[[ Data section, beginning ]]

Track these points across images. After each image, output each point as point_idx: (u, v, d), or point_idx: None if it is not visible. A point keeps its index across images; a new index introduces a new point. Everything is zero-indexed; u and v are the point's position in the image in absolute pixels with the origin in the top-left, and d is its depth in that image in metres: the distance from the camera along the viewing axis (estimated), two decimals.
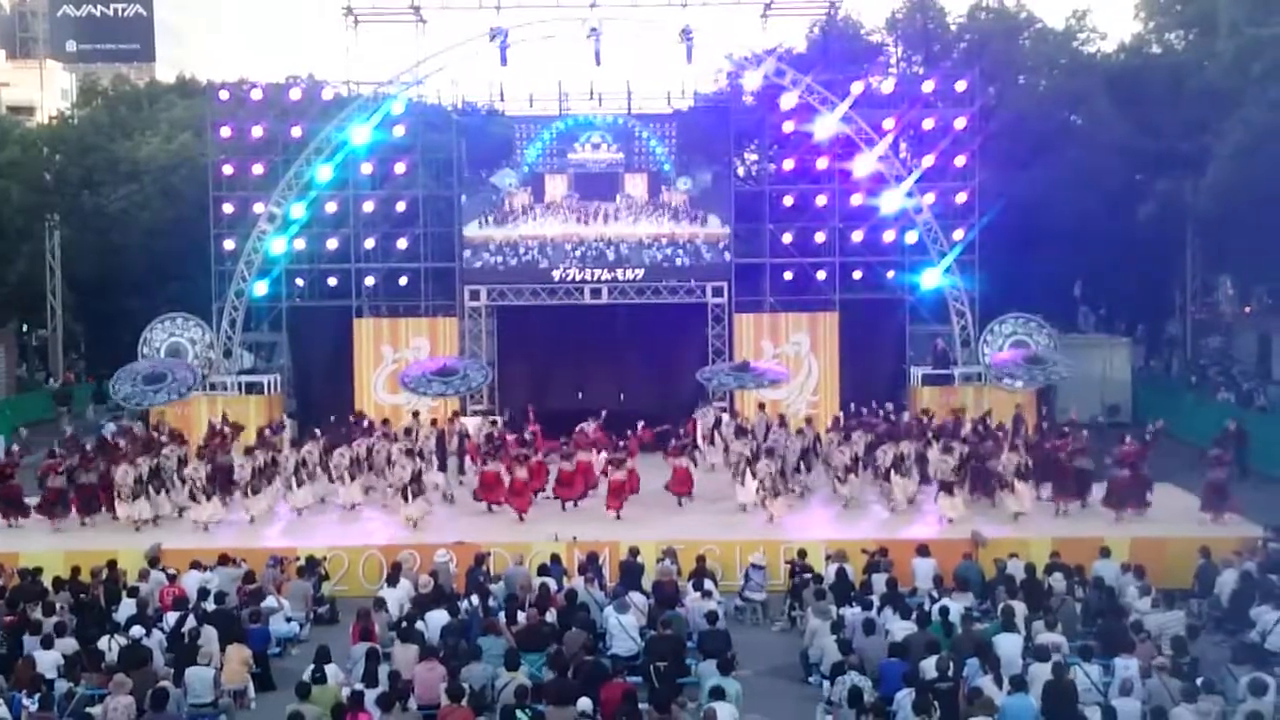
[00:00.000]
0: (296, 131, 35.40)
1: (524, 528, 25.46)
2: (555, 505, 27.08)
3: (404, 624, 18.18)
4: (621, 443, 28.23)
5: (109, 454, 27.78)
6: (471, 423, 32.18)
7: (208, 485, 26.09)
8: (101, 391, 44.65)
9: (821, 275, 36.19)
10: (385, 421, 31.25)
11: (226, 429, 30.14)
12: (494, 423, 32.43)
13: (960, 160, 35.56)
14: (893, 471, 26.65)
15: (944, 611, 18.19)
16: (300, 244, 36.20)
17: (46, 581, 20.84)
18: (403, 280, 37.41)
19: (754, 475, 26.45)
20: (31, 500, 26.83)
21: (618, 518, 26.14)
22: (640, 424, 29.64)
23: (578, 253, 35.75)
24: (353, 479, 27.74)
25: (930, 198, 34.91)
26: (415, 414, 31.58)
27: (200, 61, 79.58)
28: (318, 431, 30.05)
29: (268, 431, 30.79)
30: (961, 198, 35.37)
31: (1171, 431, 31.66)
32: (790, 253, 36.45)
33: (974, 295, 34.97)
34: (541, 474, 27.91)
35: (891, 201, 34.71)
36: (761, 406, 32.78)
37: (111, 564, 21.82)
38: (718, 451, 30.99)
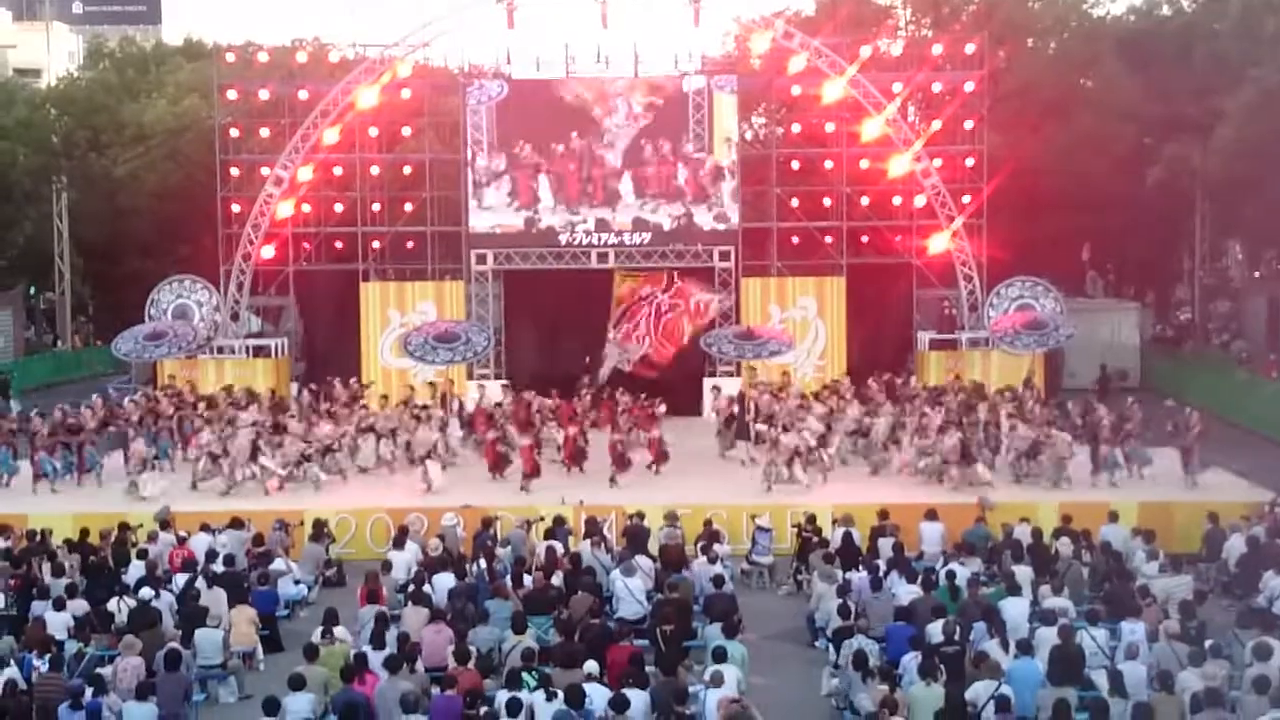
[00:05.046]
0: (303, 94, 35.31)
1: (531, 492, 25.50)
2: (561, 470, 27.19)
3: (412, 587, 18.24)
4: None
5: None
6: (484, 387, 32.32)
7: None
8: None
9: (829, 239, 36.08)
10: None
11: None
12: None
13: (969, 124, 35.43)
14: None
15: (951, 576, 18.20)
16: (307, 207, 36.15)
17: (56, 544, 20.92)
18: (410, 244, 37.37)
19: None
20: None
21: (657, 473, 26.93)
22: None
23: (585, 217, 35.64)
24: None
25: (938, 162, 34.75)
26: (411, 388, 31.86)
27: (207, 24, 79.31)
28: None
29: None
30: (970, 162, 35.26)
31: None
32: (797, 217, 36.33)
33: (981, 259, 34.86)
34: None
35: (899, 165, 34.58)
36: (753, 369, 33.00)
37: (122, 526, 21.89)
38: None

[[ Data section, end ]]

Your assignment:
Without the pictures, please reproduce each line of the listing above exactly, from the first one through the line bearing "[00:00.000]".

Written answer:
Track these points across images. After each image, output each point as point_idx: (u, v, d), or point_idx: None if it is not visible. A point keeps its index across images; a new index introduces a new point. Everything is zero-indexed; u and v are the point's position in the image in absolute pixels with the origin in the top-left, and d is its depth in that image in metres: the distance from the camera along the viewing axis (estimated), two decimals.
[00:00.000]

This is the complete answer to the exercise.